Na Steamie jest już 30 tysięcy gier
"Nie ma w co grać" staje się coraz mniej wartościową wymówką. W weekend okazało się, że na Steamie możemy kupić już około 30 tysięcy przeróżnych pozycji, reprezentujących wszystkie możliwe gatunki oraz widełki cenowe. Dla każdego coś miłego, ale czy takie nagromadzenie to coś dobrego?
Nie da się ukryć, że ostatnie zmiany w podejściu Valve sprawiły, że Steam jest wręcz zalewany kolejnymi pozycjami każdego dnia. To zwiększa ofertę, ale sprawia jednocześnie, że w lawinie nowości coraz trudniej przebić się mniejszym twórcom bez coraz to większych nakładów na marketing.
Jednocześnie gracze mają coraz większe problemy z wyszukaniem interesujących tytułów. Dość powiedzieć, że tylko w 2018 roku do bazy dodano około 9300 gier, podczas gdy w 2017 roku było to "zaledwie" 6700 produkcji. Jak łatwo obliczyć, połowo z 30 tys. tytułów do wynik dwóch ostatnich lat.

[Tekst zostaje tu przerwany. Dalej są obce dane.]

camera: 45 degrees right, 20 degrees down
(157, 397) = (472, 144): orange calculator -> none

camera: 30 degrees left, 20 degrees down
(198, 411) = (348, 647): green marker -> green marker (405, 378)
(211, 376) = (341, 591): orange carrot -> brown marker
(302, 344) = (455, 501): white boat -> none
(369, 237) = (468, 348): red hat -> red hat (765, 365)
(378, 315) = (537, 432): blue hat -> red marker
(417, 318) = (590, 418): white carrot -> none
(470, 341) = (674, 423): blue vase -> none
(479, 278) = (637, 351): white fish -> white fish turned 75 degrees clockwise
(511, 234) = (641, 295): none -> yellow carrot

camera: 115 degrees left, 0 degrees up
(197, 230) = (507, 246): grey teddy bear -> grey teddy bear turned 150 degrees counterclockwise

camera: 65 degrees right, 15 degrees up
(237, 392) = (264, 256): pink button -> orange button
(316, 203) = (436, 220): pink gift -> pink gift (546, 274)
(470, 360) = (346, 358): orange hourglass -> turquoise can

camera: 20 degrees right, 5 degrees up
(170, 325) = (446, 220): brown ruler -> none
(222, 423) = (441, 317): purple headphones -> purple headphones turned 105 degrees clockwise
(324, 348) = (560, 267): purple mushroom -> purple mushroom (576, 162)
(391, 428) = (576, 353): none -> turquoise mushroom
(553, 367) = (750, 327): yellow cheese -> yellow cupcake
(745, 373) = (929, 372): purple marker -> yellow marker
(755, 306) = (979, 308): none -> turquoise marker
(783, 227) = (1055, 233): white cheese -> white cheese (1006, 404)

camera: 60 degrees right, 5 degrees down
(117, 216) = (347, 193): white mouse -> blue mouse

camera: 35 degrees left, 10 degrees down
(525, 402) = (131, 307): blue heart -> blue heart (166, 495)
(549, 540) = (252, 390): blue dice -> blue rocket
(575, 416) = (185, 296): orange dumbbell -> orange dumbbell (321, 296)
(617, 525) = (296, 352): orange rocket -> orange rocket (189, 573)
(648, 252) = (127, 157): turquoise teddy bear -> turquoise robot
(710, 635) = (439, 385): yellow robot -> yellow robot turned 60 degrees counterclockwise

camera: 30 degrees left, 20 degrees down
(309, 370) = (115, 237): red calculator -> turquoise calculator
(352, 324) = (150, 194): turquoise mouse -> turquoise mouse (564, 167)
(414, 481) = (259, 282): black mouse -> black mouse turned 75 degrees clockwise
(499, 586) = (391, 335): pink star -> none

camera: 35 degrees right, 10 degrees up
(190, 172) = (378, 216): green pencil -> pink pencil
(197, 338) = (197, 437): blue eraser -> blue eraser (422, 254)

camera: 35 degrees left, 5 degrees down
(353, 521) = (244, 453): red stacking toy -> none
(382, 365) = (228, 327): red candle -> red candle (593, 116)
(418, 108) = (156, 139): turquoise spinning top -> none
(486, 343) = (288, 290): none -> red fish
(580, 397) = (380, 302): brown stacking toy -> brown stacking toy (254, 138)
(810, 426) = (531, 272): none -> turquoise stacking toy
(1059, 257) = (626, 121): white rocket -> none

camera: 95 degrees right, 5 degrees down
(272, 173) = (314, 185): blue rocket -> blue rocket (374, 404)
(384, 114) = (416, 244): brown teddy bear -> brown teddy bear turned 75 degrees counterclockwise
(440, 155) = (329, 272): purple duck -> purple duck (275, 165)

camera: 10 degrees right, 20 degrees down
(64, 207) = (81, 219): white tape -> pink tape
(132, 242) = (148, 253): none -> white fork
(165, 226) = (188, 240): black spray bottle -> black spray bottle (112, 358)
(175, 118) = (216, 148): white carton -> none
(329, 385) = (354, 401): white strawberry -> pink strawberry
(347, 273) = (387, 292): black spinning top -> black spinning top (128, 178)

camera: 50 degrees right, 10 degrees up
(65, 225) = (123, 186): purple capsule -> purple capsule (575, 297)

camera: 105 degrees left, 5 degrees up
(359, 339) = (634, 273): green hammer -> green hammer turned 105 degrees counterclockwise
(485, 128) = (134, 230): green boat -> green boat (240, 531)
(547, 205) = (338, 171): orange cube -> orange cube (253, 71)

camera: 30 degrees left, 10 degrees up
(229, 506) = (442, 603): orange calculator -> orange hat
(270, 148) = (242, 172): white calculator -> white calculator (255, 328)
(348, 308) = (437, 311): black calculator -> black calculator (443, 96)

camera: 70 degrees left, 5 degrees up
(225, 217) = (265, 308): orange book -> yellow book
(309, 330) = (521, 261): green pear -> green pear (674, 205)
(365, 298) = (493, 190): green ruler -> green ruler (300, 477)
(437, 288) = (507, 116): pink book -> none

Takie zwiększenie tempa jest w głównej mierze wynikiem rezygnacji z programu Steam Greenlight na rzecz Steam Direct, w ramach którego znikają niemal wszystkie ograniczenia nakładane na osoby zainteresowane opublikowaniem gier na Steamie. Wystarczy 100 dolarów i komputer osobisty.
Warto pamiętać, że na Steamie znajdziemy także oprogramowanie, dodatki DLC oraz filmy wideo, lecz te elementy nie są uwzględnione w sumie 30 tysięcy. Łącznie w sklepie Valve znajdziemy więc ponad 50 tysięcy pozycji związanych z szeroko pojętymi grami wideo.